[Rendered images with source text]
*** Block opens ***

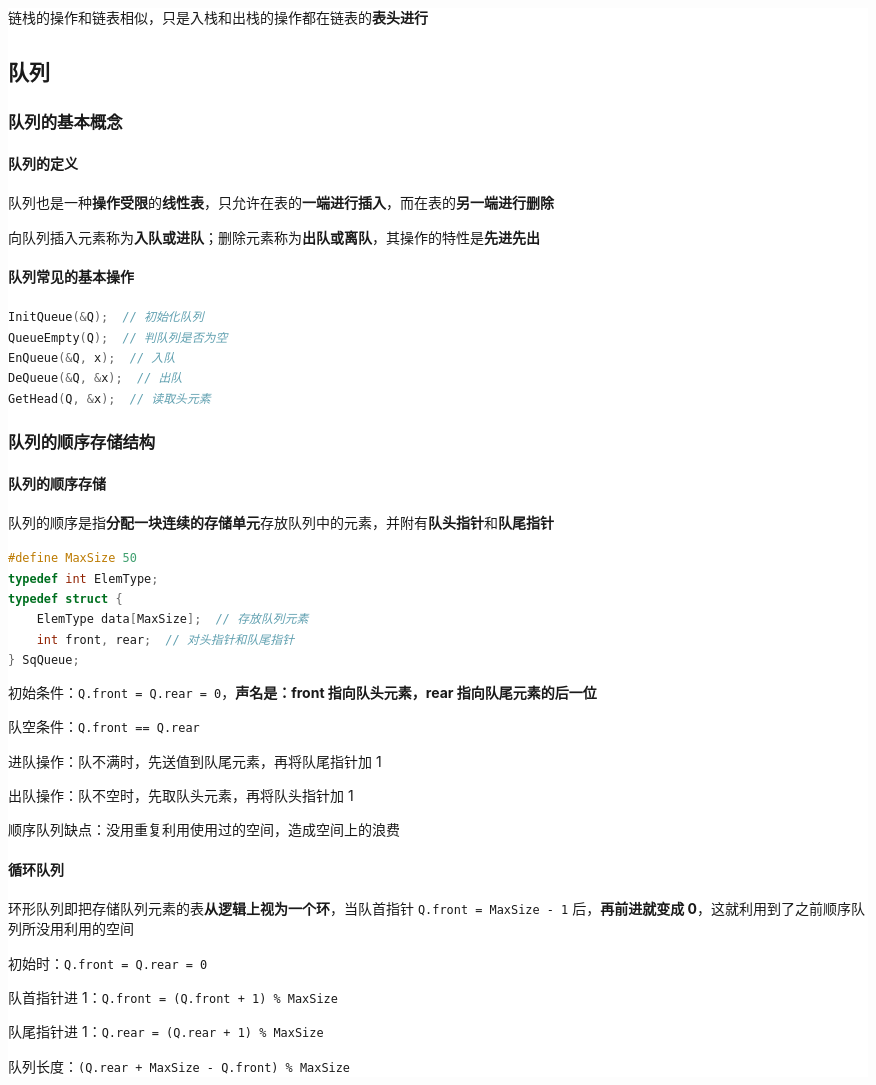 链栈的操作和链表相似，只是入栈和出栈的操作都在链表的**表头进行**

## 队列

### 队列的基本概念

#### 队列的定义

队列也是一种**操作受限**的**线性表**，只允许在表的**一端进行插入**，而在表的**另一端进行删除**

向队列插入元素称为**入队或进队**；删除元素称为**出队或离队**，其操作的特性是**先进先出**

#### 队列常见的基本操作

```c
InitQueue(&Q);  // 初始化队列
QueueEmpty(Q);  // 判队列是否为空
EnQueue(&Q, x);  // 入队
DeQueue(&Q, &x);  // 出队
GetHead(Q, &x);  // 读取头元素
```

### 队列的顺序存储结构

#### 队列的顺序存储

队列的顺序是指**分配一块连续的存储单元**存放队列中的元素，并附有**队头指针**和**队尾指针**

```c
#define MaxSize 50
typedef int ElemType;
typedef struct {
	ElemType data[MaxSize];  // 存放队列元素
	int front, rear;  // 对头指针和队尾指针
} SqQueue;
```

初始条件：`Q.front = Q.rear = 0`，**声名是：front 指向队头元素，rear 指向队尾元素的后一位**

队空条件：`Q.front == Q.rear`

进队操作：队不满时，先送值到队尾元素，再将队尾指针加 1

出队操作：队不空时，先取队头元素，再将队头指针加 1

顺序队列缺点：没用重复利用使用过的空间，造成空间上的浪费

#### 循环队列

环形队列即把存储队列元素的表**从逻辑上视为一个环**，当队首指针 `Q.front = MaxSize - 1` 后，**再前进就变成 0**，这就利用到了之前顺序队列所没用利用的空间

初始时：`Q.front = Q.rear = 0`

队首指针进 1：`Q.front = (Q.front + 1) % MaxSize`

队尾指针进 1：`Q.rear = (Q.rear + 1) % MaxSize`

队列长度：`(Q.rear + MaxSize - Q.front) % MaxSize`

*** Block closes ***

## Exercise details
Print exactly the lines from the one with "进队操作：队不满时，先送值到队尾元素，再将队尾指针加 1" through the end of the data, inclusive.

## Answer to this task
进队操作：队不满时，先送值到队尾元素，再将队尾指针加 1

出队操作：队不空时，先取队头元素，再将队头指针加 1

顺序队列缺点：没用重复利用使用过的空间，造成空间上的浪费

#### 循环队列

环形队列即把存储队列元素的表**从逻辑上视为一个环**，当队首指针 `Q.front = MaxSize - 1` 后，**再前进就变成 0**，这就利用到了之前顺序队列所没用利用的空间

初始时：`Q.front = Q.rear = 0`

队首指针进 1：`Q.front = (Q.front + 1) % MaxSize`

队尾指针进 1：`Q.rear = (Q.rear + 1) % MaxSize`

队列长度：`(Q.rear + MaxSize - Q.front) % MaxSize`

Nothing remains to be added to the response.